**WHAT IS BEING ASKED:** From the entries below, count the lines with "options". Write only the count.

————————

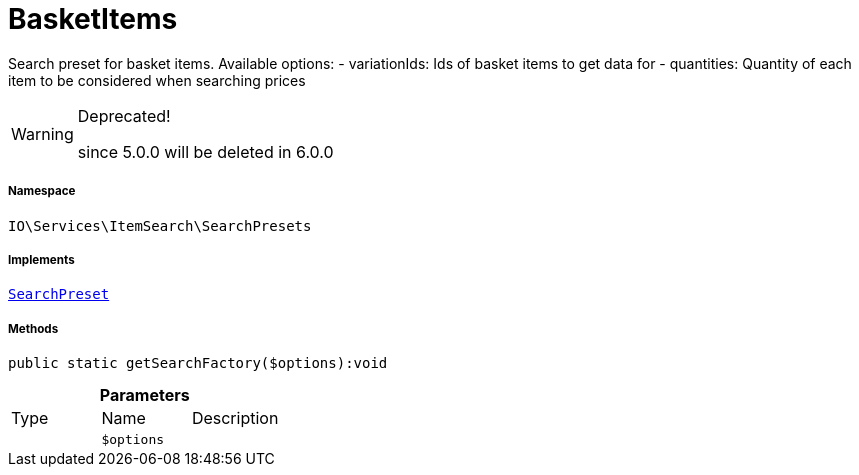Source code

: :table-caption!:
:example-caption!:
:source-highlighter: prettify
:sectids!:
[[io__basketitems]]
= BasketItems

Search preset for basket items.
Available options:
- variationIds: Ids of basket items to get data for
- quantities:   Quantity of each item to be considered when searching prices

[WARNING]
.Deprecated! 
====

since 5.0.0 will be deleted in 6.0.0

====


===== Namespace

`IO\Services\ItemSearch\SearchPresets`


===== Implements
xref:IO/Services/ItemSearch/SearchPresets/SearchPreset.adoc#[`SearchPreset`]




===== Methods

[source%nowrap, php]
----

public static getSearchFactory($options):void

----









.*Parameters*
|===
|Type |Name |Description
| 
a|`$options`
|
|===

————————

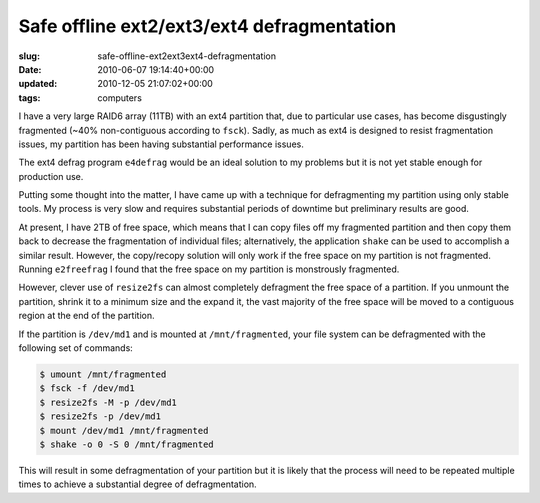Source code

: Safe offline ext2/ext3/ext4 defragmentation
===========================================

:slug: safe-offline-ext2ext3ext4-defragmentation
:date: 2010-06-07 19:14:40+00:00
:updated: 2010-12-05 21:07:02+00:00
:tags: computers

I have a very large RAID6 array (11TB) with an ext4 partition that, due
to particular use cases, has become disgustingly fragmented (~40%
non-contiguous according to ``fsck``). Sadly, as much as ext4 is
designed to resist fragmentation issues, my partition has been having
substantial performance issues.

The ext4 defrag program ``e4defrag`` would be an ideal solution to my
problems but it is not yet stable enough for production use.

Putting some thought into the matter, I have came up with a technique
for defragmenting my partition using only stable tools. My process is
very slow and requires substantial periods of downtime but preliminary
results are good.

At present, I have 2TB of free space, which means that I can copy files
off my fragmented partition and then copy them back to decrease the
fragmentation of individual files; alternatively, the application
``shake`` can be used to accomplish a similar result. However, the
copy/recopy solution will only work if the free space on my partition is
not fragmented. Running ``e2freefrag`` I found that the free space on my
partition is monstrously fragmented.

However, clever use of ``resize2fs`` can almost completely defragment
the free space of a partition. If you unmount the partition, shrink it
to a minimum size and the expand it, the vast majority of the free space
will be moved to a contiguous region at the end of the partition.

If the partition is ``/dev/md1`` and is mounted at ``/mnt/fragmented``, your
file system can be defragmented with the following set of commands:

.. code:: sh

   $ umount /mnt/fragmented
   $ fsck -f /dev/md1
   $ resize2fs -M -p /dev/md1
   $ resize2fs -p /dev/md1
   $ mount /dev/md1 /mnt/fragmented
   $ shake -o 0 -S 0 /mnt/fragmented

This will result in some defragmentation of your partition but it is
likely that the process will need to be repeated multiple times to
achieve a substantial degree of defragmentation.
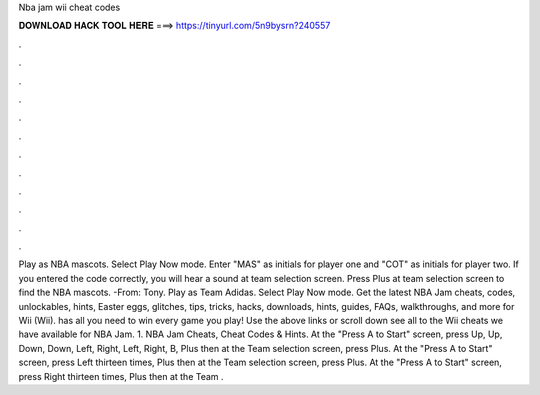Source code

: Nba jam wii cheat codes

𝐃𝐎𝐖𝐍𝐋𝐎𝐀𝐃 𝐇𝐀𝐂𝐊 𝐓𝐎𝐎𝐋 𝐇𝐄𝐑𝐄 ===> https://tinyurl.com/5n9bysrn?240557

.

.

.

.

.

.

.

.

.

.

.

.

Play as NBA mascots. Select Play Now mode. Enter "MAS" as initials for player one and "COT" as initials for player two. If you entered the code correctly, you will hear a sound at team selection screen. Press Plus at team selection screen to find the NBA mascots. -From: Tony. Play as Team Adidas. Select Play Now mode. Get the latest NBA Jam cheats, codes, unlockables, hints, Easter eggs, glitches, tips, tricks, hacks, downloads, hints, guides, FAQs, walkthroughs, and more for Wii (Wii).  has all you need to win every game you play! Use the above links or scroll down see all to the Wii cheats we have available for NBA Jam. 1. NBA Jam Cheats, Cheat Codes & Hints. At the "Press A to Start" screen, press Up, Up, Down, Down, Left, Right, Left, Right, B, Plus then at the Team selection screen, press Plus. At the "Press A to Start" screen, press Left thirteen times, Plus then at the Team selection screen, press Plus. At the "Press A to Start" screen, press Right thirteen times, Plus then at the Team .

————————

**ANSWER AREA:** 3